Margarita's International Recipes


Ghalieh Mahi

Fish with Herbs & Tamarind

Fish with Herbs & Tamarind

Ghalieh Mahi is a popular dish of fish cooked with cilantro, fenugreek and tamarind. It requires a white fish that is firm enough to withstand prolonged cooking - cod worked well for this recipe. I was quite happy with the results but specially with the leftovers - the flavors do need the time to marry. I used dried fenugreek, as it was easier, but I think it'd be much better with fresh leaves. You can find these at Indian markets. I also didn't use as much cilantro as the recipe called for - I'd bought some Italian parsley by mistake - but as the freshness of the cilantro is what makes the dish, don't skimp on it. Serve over white basmati rice.


Fish with Herbs & Tamarind


  • 2 lbs fillets of firm fleshed white fish
  • 1/4 cup flour
  • 1 1/2 tsp ground turmeric, divided
  • 1 tsp salt + more to taste
  • 1/2 tsp ground black pepper + more to taste
  • 1/2 tsp ground red pepper + more to taste
  • 6 Tbsp vegetable oil, divided
  • 2 onions, finely chopped
  • 7 garlic cloves, minced
  • 3 cups chopped cilantro
  • 1 cup chopped fenugreek or 2 Tbsp dried fenugreek leaves
  • 2 Tbsp tamarind concentrate
  • 1 1/2 cups hot water


Pat dry the fish and cut into serving-size pieces (~5" x 3" rectangles or to taste)

In a shallow bowl, mix together the flour with 1 tsp turmeric, 1 tsp salt and 1/2 tsp each of black and red peppers. Coat the fish in the flour mixture and let rest for 10-15 minutes. Dust off excess flour.

Heat 3 Tbsp oil in a sauté over medium heat. Working on batches, if needed, sauté the fish pieces on all sides until golden. Remove and set aside.

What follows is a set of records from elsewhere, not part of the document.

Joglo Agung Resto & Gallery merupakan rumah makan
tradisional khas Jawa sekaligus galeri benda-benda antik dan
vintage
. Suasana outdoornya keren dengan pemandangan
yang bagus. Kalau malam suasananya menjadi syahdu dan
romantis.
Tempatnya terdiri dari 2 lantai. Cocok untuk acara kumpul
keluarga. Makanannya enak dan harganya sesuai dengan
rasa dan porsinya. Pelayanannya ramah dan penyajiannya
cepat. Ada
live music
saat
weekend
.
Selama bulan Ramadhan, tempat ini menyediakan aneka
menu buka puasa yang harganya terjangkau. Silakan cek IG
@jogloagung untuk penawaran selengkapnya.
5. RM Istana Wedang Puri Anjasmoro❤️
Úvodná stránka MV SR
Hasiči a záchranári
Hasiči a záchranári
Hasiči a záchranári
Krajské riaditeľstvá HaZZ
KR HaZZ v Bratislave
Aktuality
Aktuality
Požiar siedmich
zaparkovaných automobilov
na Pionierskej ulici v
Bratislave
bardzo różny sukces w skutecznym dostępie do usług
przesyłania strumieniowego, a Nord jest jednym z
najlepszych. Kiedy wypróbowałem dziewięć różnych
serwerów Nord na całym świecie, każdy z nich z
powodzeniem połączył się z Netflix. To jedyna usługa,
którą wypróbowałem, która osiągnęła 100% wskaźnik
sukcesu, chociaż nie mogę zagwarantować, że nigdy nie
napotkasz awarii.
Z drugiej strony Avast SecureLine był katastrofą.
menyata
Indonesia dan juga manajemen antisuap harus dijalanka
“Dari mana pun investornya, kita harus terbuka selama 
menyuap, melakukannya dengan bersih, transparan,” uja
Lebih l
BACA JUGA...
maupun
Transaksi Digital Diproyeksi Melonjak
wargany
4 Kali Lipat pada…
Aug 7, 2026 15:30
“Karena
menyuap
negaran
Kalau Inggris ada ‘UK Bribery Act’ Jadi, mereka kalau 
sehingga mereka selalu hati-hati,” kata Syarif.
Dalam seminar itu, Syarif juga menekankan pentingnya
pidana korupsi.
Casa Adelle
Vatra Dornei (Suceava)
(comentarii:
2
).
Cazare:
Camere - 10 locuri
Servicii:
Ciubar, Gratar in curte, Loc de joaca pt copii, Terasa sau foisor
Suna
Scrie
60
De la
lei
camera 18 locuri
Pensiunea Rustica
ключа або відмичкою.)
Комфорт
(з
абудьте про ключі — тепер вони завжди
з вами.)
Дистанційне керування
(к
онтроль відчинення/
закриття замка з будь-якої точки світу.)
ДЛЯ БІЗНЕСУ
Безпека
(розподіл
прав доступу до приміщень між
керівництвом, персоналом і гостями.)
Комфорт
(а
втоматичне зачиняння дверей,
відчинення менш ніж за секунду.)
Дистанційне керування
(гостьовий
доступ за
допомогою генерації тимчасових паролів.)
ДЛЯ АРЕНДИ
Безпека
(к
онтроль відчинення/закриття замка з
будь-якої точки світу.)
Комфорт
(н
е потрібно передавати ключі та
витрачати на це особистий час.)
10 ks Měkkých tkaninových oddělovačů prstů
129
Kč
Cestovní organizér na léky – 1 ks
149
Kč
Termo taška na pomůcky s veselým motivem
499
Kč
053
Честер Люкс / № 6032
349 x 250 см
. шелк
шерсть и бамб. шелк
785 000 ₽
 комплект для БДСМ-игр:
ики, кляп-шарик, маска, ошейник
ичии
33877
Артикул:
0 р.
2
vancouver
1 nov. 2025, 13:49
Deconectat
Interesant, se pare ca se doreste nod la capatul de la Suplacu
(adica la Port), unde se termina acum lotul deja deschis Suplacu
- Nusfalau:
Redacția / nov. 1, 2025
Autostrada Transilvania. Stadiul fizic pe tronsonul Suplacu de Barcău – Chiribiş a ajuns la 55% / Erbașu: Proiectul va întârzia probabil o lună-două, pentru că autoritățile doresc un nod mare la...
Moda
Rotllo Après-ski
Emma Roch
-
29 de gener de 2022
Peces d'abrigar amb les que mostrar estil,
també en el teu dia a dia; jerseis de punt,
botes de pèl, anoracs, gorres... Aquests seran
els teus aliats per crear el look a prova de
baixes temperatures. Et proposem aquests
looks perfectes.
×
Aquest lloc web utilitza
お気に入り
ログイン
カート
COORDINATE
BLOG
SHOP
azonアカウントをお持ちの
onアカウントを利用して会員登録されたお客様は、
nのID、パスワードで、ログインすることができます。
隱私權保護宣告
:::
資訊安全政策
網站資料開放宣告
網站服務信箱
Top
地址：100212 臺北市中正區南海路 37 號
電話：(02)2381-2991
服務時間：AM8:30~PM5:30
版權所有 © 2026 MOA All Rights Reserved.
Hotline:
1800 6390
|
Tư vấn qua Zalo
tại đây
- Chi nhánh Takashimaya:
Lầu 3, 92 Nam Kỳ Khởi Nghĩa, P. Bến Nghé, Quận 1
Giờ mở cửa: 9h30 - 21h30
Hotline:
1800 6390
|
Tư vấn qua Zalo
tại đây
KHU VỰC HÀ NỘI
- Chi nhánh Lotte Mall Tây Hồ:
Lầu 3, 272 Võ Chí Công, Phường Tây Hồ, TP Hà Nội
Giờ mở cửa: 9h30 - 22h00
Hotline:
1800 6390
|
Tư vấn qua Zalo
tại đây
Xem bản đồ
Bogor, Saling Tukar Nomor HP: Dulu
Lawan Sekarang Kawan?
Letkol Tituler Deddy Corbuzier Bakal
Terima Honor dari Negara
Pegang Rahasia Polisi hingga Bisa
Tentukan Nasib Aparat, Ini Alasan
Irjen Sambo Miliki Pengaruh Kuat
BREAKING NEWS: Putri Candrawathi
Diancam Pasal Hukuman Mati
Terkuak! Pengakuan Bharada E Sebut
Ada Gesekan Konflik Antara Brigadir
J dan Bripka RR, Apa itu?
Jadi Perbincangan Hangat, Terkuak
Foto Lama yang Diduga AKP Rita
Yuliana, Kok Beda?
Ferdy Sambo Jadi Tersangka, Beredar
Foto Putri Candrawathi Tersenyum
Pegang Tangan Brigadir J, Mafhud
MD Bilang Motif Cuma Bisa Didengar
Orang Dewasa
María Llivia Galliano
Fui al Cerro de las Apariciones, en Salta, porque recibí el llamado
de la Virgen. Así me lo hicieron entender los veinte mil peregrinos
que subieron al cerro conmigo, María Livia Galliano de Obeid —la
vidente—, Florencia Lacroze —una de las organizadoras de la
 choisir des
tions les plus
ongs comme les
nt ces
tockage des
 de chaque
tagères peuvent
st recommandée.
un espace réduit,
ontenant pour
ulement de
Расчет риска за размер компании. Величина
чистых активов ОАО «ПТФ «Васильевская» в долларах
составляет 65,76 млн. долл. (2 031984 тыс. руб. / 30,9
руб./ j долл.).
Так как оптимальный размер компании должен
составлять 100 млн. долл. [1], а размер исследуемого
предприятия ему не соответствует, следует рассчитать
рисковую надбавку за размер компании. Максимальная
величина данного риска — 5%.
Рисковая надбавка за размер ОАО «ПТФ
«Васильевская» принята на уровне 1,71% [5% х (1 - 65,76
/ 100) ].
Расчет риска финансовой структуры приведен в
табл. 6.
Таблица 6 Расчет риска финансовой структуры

Clean the sauté pan and add the remaining 3 Tbsp of oil. Heat over medium-high heat. Add the onion and cook, stirring frequently, until translucent. Add the remaining 1/2 tsp turmeric and stir. Stir in the garlic, turn heat down to medium-low and cook for 2 minutes. Stir in the cilantro and fenugreek. Turn heat to medium and continue sautéeing, stirring frequently, for about 10 minutes.

Meanwhile, mix the tamarind concentrate with 1 cup hot water until diluted.

Add the tamarind water to the onions, turn heat to medium low and simmer, uncovered, for about 15 minutes.

Place the fish in the pan, season with salt and black and red peppers to taste. Add remaining 1/2 cup of hot water, if needed. Taste and adjust seasoning. Cover, turn heat to low, and cook for 20 minutes.